Please say whether each statement, 1., 2. and 3., agrees with the Laplace transform explanation below, answering yes or no and quoting the words from it that decide each one. 1. The writer intends to solve the whole project. 2. The writer calls working out the transform by steps quite hard. 3. The writer assumes the square wave satisfies f(x+1) = -f(x).
══ Extract ══
Since this is a EE project, I will not solve everything for you, but this should help you move forward.

We have:

$$\tag 1 y'' + 3 y' + 2y = f(t), ~y(0) = y'(0) = 0, ~ \text{where f(t) is a square wave}$$

Taking the Laplace Transform of $(1)$, yields:

$\tag 2 \mathcal L(y'') +3 \mathcal L(y') + 2\mathcal L(y) = \mathcal L(f(t))$

with:

$\tag 3 \mathcal L(y'') = s^{2}y(s) - s(0) -(0) = s^{2}y(s)$

$\tag 4 3 \mathcal L(y') = 3(s y(s) -(0)) = 3 s y(s)$

$\tag 5 2 \mathcal L(y) = 2 y(s)$

For periodic functions, $f(x + \omega) = -f(x)$, the Laplace Transform is given by (you can also calculate it by steps - it is not too bad):

$$\mathcal L(f(x)) = \frac{\int_0^\omega e^{-s x} f(x) dx}{1 + e^{- \omega s}}$$ Now, we have no idea what sort of square wave you have, so I assume it is $f(x+1) = -f(x)$, but you will have to modify the result below if your square wave varies from that (in amplitude and frequency).
═══
══ Material ══
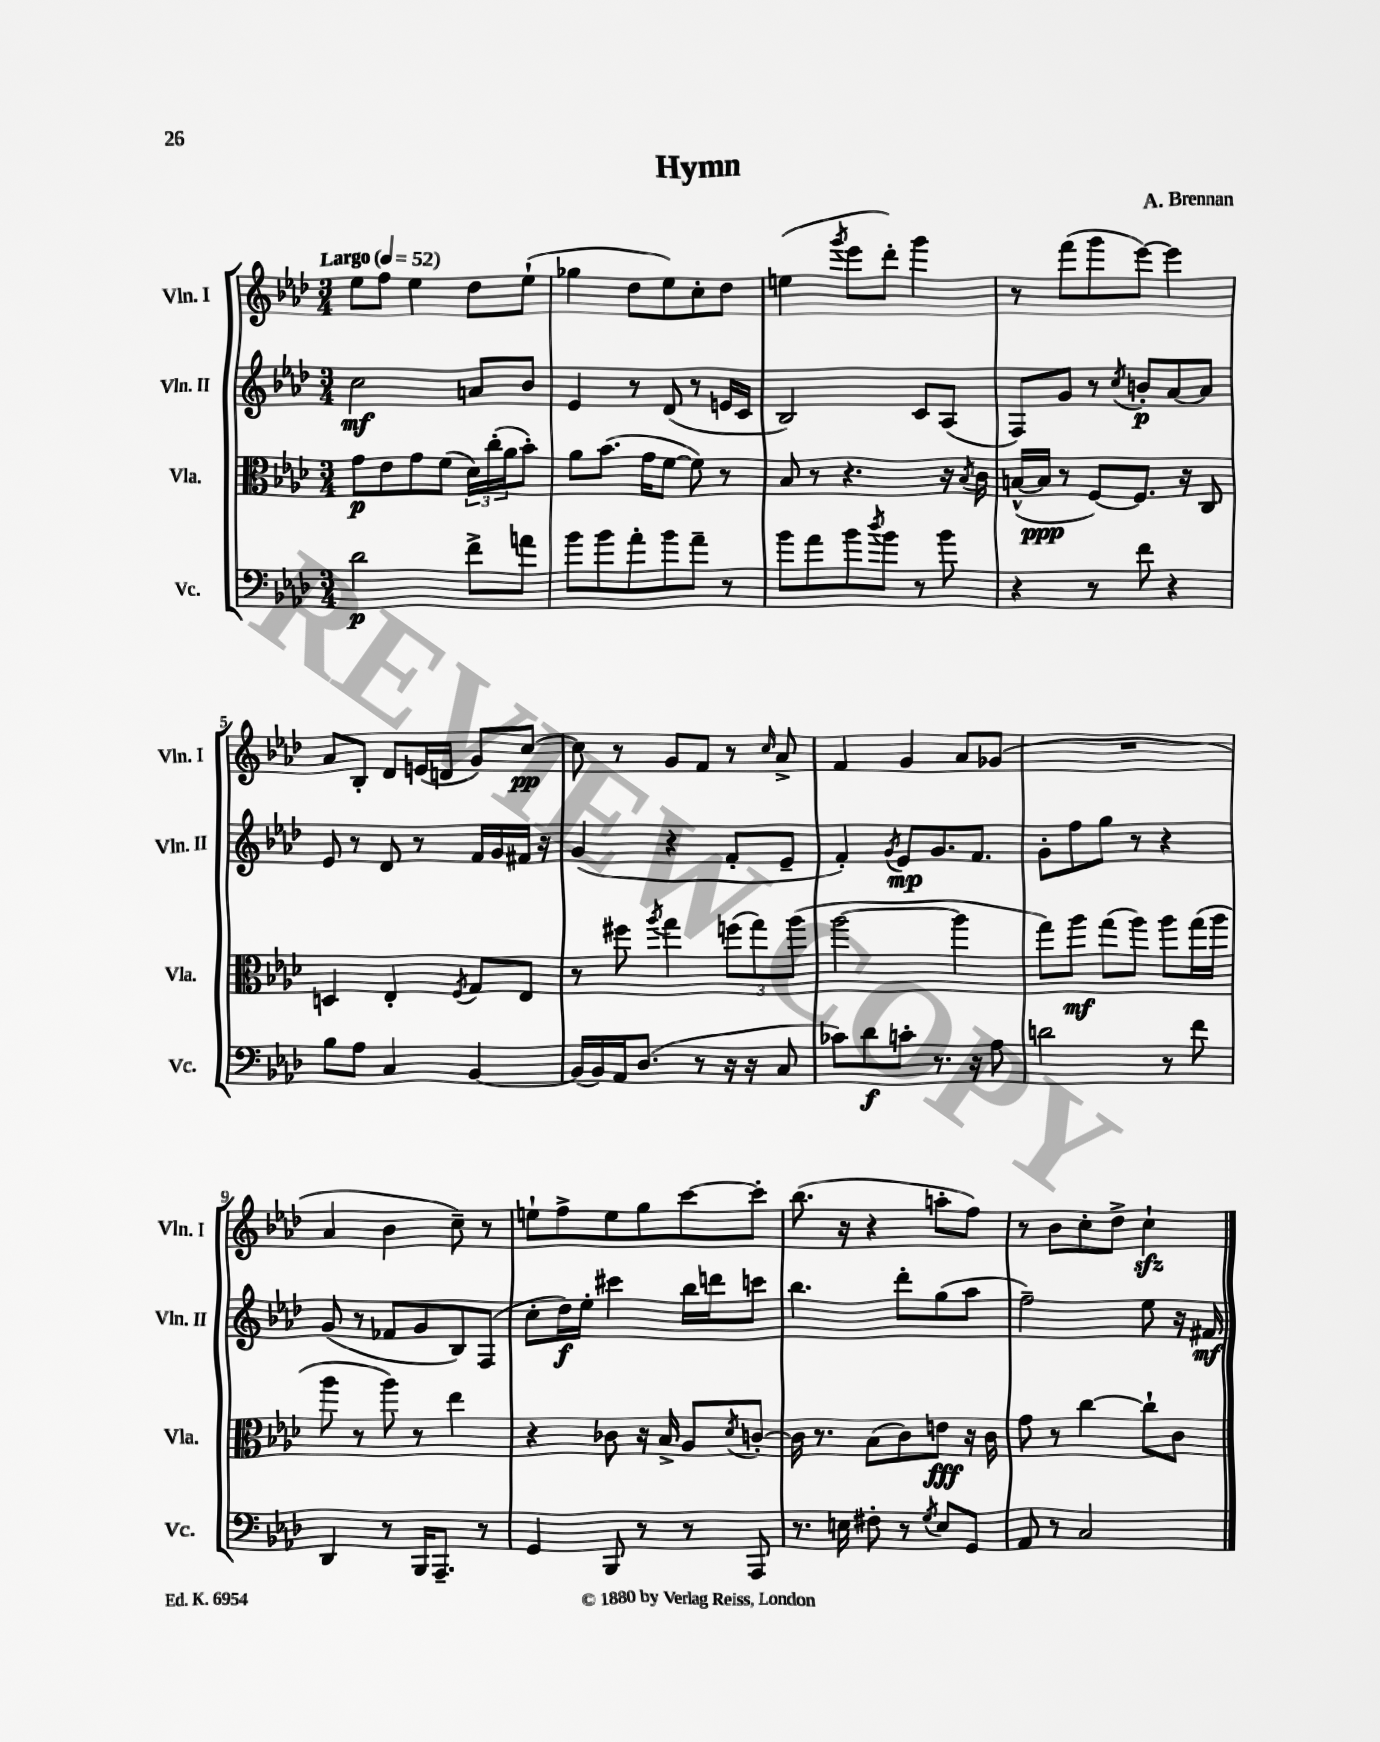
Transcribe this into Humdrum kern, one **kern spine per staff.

**kern	**dynam	**kern	**dynam	**kern	**dynam	**kern	**dynam
*part4	*part4	*part3	*part3	*part2	*part2	*part1	*part1
*staff4	*staff4	*staff3	*staff3	*staff2	*staff2	*staff1	*staff1
*I"Vc.	*	*I"Vla.	*	*I"Vln. II	*	*I"Vln. I	*
*I'Vc.	*	*I'Vla.	*	*I'Vln. II	*	*I'Vln. I	*
*clefF4	*	*clefC3	*	*clefG2	*	*clefG2	*
*k[b-e-a-d-]	*	*k[b-e-a-d-]	*	*k[b-e-a-d-]	*	*k[b-e-a-d-]	*
*M3/4	*	*M3/4	*	*M3/4	*	*M3/4	*
*MM52	*	*MM52	*	*MM52	*	*MM52	*
=1	=1	=1	=1	=1	=1	=1	=1
!	!	!	!	!	!	!LO:TX:a:B:t=Largo	!
2d-\	p	8g\L	p	2cc\	mf	8ee-\L	.
.	.	8e-\	.	.	.	8ff\J	.
.	.	8g\	.	.	.	4ee-\	.
.	.	(8f\J	.	.	.	.	.
8f^\L	.	24d-\LL)	.	8an/L	.	8dd-\L	.
.	.	(24cc'\	.	.	.	.	.
.	.	24a-\J	.	.	.	.	.
8an\J	.	8b-'\J)	.	8b-/J	.	(8ee-`\J	.
=2	=2	=2	=2	=2	=2	=2	=2
8b-\L	.	8a-\L	.	4e-/	.	4gg-X\	.
8b-\	.	(8.b-\J	.	.	.	.	.
8a-'\	.	.	.	8r	.	8dd-\L	.
.	.	16g\KL	.	.	.	.	.
8b-\	.	[8f\J	.	(8d-/	.	8ee-\)	.
8a-~\J	.	8f\])	.	8r	.	8cc'\	.
8r	.	8r	.	16en/LL	.	8dd-\J	.
.	.	.	.	16c/JJ	.	.	.
=3	=3	=3	=3	=3	=3	=3	=3
8b-\L	.	8B-/	.	2B-/)	.	(4een\	.
8a-\	.	8r	.	.	.	.	.
.	.	.	.	.	.	8qggg/	.
8b-\	.	4.r	.	.	.	8eee-\L	.
8qdd-/	.	.	.	.	.	.	.
8b-\J	.	.	.	.	.	8ddd-'\J)	.
8r	.	.	.	8c/L	.	4ggg\	.
8b-\	.	16r	.	(8A-/J	.	.	.
.	.	8qB-/	.	.	.	.	.
.	.	16c\	.	.	.	.	.
=4	=4	=4	=4	=4	=4	=4	=4
4r	.	([16Bn^^/LL	.	8F/L)	.	8r	.
.	.	16B/JJ]	ppp	.	.	.	.
.	.	8r	.	8g/J	.	(8fff\L	.
8r	.	[8F/L)	.	8r	.	8ggg\	.
.	.	.	.	8qcc/	.	.	.
8f\	.	8.F/J]	.	8bn'/L	p	[8eee-\J)	.
4r	.	.	.	[8a-/	.	4eee-\]	.
.	.	16r	.	.	.	.	.
.	.	8C/	.	8a-/J]	.	.	.
!!LO:LB:g=z
=5	=5	=5	=5	=5	=5	=5	=5
8B-\L	.	4Dn/	.	8e-/	.	8a-/L	.
8A-\J	.	.	.	8r	.	8B-'/J	.
4C/	.	4E-'/	.	8d-/	.	8d-/L	.
.	.	.	.	8r	.	(16en/L	.
.	.	.	.	.	.	16dn/JJ	.
.	.	8qF/	.	.	.	.	.
[4BB-/	.	8G/L	.	16f/LL	.	8g/L)	.
.	.	.	.	16g/	.	.	.
.	.	8E-/J	.	16f#X/JJ	.	[8cc/J	pp
.	.	.	.	16r	.	.	.
=6	=6	=6	=6	=6	=6	=6	=6
(16BB-/LL]	.	8r	.	(4g/	.	8cc\]	.
16BB-/)	.	.	.	.	.	.	.
16AA-/J	.	8ff#X\	.	.	.	8r	.
(8.D-/J	.	.	.	.	.	.	.
.	.	8qaa-/	.	.	.	.	.
.	.	4gg\	.	4r	.	8g/L	.
8r	.	.	.	.	.	8f/J	.
16r	.	(12ffn\L	.	8f'/L	.	8r	.
16r	.	.	.	.	.	.	.
.	.	12gg\)	.	.	.	.	.
.	.	.	.	.	.	16qqcc/	.
8C/	.	.	.	8e-~/J	.	8a-^/	.
.	.	(12aa-\J	.	.	.	.	.
=7	=7	=7	=7	=7	=7	=7	=7
8c-X\L)	.	[2aa-\	.	4f'/)	.	4f/	.
8d-\	f	.	.	.	.	.	.
.	.	.	.	8qg/	.	.	.
8cn'\J	.	.	.	8e-/L	mp	4g/	.
8.r	.	.	.	8.g/	.	.	.
.	.	4aa-\]	.	.	.	8a-/L	.
16r	.	.	.	8.f/J	.	.	.
8A-\	.	.	.	.	.	(8g-X/J	.
=8	=8	=8	=8	=8	=8	=8	=8
2dn\	.	8gg\L)	.	8g'\L	.	2.r	.
.	.	8aa-\J	mf	8ff\	.	.	.
.	.	(8gg\L	.	8gg\J	.	.	.
.	.	8aa-\J)	.	8r	.	.	.
8r	.	8aa-\L	.	4r	.	.	.
8f\	.	(16gg\L	.	.	.	.	.
.	.	16aa-\JJ	.	.	.	.	.
!!LO:LB:g=z
=9	=9	=9	=9	=9	=9	=9	=9
4DD-/	.	8aa-\	.	(8g/	.	4a-/	.
.	.	8r	.	8r	.	.	.
8r	.	8aa-\)	.	8f-X/L	.	4b-\	.
16BBB-/KL	.	8r	.	8g/	.	.	.
8.AAA-~/J	.	.	.	.	.	.	.
.	.	4ee-\	.	8B-/)	.	8cc~\)	.
8r	.	.	.	(8F/J	.	8r	.
=10	=10	=10	=10	=10	=10	=10	=10
4GG/	.	4r	.	8cc'\L	.	8een`\L	.
.	.	.	.	16dd-\L)	f	8ff^\	.
.	.	.	.	16ee-'\JJ	.	.	.
8BBB-/	.	8c-X\	.	4ccc#X\	.	8ee\	.
8r	.	16r	.	.	.	8gg\	.
.	.	16B-^/	.	.	.	.	.
8r	.	8A-/L	.	16bb-\LL	.	[8ccc\	.
.	.	.	.	16dddn\J	.	.	.
.	.	8qd-/	.	.	.	.	.
8AAA-/	.	[8cn'/J	.	8cccn\J	.	8ccc'\J]	.
=11	=11	=11	=11	=11	=11	=11	=11
8.r	.	16c\]	.	4.bb-\	.	(8.bb-\	.
.	.	8.r	.	.	.	.	.
16En\	.	.	.	.	.	16r	.
8F#X'\	.	(8B-\L	.	.	.	4r	.
8r	.	8c\)	.	8ddd-'\L	.	.	.
8qG/	.	.	.	.	.	.	.
8E/L	.	8en\J	fff	(8gg\	.	8aan'\L	.
8GG/J	.	16r	.	8aa-\J	.	8ff\J)	.
.	.	16c\	.	.	.	.	.
=12	=12	=12	=12	=12	=12	=12	=12
8AA-/	.	8g\	.	2ff~\)	.	8r	.
8r	.	8r	.	.	.	8b-\L	.
2C/	.	[4cc\	.	.	.	8cc'\	.
.	.	.	.	.	.	8dd-^\J	.
.	.	8cc`\L]	.	8ee-\	.	4cczz`\	.
.	.	8c\J	.	16r	.	.	.
.	.	.	.	16f#X/	mf	.	.
==	==	==	==	==	==	==	==
*-	*-	*-	*-	*-	*-	*-	*-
═══
Result below:
1. No: "I will not solve everything for you"
2. No: "it is not too bad"
3. Yes: "so I assume it is $f(x+1) = -f(x)$"